§ FRAGMENTO DEL TEXTO
—————

Bahréin y el pánico de los dictadores al Islám shií

El shiísmo, una fuerza minoritaria históricamente rebelde e indomable

El 6 de Marzo de 2009 el régimen de Marruecos, liderado por su caudillo Mohamed VI, decidió romper relaciones diplomáticas con Irán. La razón principal para esta ruptura fue que el gobierno iraní criticó al Rey de Bahréin, un monarca afín, amigo y aliado del marroquí, que al igual que él somete y controla a sus ciudadanos mediante un aparato de seguridad dirigido por su familia. Sencillamente eso fue considerado inaceptable. Irán no cuestionaba la soberanía de Bahréin pero si ponía en entredicho implícitamente la legitimidad de los Al-Khalifa para gobernar sobre la base de políticas que excluyen la participación de una mayoría de sus ciudadanos. La larga mano de la familia Saud, una de las más sanguinarias e intolerantes dictaduras del planeta, se adivina tras las masacres contra los pacíficos manifestantes de Baheréin.

—————

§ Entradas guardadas

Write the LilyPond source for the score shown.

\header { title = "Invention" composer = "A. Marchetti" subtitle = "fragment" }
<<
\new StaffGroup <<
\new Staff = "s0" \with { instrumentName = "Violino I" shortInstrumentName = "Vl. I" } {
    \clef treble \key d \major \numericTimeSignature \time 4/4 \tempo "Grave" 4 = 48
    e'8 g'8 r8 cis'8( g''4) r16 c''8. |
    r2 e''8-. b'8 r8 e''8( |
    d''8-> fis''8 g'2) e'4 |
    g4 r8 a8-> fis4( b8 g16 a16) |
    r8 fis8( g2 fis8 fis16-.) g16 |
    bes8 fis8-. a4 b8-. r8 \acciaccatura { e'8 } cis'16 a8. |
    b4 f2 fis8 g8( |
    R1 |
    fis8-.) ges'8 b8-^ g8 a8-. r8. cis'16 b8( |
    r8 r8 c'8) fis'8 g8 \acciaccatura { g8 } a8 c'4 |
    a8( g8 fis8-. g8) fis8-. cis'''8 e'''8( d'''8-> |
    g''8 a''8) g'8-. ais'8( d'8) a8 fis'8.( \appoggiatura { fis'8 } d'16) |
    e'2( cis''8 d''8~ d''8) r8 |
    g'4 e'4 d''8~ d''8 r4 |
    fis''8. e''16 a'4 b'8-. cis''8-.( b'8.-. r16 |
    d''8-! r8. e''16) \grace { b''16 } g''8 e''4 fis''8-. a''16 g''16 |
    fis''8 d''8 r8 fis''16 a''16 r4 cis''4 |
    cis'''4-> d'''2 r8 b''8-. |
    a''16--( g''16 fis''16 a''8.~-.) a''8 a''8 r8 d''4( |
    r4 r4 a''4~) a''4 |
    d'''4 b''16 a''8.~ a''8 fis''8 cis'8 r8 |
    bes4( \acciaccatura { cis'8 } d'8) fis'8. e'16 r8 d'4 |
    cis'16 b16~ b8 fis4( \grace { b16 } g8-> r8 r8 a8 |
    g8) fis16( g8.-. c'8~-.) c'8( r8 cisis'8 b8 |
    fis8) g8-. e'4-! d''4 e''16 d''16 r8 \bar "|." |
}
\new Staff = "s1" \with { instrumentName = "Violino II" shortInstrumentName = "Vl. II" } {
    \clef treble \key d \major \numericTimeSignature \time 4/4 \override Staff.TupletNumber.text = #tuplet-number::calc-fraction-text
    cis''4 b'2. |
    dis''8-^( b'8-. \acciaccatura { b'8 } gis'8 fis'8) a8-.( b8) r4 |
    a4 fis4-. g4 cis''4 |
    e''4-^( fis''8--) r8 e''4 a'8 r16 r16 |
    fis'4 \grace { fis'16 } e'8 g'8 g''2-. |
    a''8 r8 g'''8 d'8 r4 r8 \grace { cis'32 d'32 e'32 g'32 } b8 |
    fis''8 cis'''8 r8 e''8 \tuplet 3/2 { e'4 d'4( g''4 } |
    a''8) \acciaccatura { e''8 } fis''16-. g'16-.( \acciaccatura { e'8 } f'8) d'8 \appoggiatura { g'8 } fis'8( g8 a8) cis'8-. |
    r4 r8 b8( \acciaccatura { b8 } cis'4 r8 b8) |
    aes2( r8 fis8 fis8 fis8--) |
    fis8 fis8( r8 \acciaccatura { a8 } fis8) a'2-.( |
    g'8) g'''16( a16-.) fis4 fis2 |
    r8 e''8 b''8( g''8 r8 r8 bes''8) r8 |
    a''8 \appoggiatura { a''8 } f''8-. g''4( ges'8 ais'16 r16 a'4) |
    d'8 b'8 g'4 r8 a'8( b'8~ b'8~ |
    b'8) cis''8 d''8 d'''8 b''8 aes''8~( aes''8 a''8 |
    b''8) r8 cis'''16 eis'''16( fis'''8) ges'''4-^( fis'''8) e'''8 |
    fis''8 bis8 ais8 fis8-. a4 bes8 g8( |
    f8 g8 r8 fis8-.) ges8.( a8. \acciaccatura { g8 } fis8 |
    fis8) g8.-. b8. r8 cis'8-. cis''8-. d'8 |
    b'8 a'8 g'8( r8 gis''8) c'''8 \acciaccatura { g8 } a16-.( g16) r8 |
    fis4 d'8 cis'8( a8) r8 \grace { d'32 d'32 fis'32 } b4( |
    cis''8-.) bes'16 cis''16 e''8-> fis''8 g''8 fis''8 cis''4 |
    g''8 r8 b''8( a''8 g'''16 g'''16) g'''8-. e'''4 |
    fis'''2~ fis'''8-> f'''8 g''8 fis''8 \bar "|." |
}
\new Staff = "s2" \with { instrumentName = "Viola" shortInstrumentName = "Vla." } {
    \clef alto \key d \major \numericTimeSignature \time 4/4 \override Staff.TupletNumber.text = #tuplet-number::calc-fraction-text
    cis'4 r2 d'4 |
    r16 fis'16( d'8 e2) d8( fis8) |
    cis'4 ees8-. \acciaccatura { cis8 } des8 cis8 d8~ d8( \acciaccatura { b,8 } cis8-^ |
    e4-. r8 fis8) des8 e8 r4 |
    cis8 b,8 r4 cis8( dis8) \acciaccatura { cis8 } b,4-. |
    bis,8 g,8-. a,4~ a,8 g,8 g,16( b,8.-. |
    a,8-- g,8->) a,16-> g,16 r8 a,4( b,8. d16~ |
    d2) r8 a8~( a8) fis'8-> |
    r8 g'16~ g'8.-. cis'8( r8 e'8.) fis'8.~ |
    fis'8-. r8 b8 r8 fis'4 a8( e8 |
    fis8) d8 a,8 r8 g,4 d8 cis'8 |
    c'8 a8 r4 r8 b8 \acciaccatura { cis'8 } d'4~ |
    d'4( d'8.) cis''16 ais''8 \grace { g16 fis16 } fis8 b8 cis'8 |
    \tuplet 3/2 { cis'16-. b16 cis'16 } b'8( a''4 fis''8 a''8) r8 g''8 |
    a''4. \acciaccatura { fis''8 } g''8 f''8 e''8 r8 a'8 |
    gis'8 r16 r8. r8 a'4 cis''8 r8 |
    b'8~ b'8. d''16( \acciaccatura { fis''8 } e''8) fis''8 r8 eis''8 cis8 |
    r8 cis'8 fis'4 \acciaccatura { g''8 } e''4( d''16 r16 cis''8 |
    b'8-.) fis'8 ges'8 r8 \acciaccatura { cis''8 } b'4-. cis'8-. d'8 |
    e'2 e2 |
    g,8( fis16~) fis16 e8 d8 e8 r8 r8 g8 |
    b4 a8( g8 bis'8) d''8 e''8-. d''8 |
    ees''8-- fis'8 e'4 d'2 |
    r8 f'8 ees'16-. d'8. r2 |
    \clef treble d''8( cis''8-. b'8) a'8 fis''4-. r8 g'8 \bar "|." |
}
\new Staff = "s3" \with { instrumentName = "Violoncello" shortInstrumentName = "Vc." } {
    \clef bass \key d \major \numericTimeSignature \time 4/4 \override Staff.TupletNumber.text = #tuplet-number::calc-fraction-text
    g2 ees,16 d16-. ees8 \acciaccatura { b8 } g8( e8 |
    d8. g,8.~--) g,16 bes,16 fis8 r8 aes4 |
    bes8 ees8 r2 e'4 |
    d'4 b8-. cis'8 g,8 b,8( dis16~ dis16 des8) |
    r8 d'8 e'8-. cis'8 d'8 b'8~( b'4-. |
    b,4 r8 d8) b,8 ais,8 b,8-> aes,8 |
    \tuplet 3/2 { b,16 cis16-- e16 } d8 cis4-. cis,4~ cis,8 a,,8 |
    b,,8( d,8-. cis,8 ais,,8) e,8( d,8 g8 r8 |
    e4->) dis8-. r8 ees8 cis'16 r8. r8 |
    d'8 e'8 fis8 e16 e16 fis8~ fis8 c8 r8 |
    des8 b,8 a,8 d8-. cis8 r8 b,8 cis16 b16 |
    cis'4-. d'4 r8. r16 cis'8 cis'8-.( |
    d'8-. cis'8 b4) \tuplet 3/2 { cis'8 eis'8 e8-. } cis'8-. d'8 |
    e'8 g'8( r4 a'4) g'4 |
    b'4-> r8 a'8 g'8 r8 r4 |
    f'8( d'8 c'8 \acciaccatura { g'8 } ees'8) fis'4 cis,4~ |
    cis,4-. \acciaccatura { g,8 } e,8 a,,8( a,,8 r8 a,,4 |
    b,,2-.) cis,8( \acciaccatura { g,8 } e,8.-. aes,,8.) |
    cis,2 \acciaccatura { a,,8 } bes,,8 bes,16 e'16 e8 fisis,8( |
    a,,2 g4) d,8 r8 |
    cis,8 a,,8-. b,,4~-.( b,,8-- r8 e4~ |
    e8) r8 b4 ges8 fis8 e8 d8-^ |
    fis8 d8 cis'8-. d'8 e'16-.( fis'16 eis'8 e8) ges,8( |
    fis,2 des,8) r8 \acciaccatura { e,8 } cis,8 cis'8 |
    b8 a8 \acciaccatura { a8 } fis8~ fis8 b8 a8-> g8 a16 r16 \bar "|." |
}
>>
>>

—————

Según el texto sobre Bahréin, ¿en qué fecha rompió Marruecos relaciones diplomáticas con Irán?

El 6 de marzo de 2009.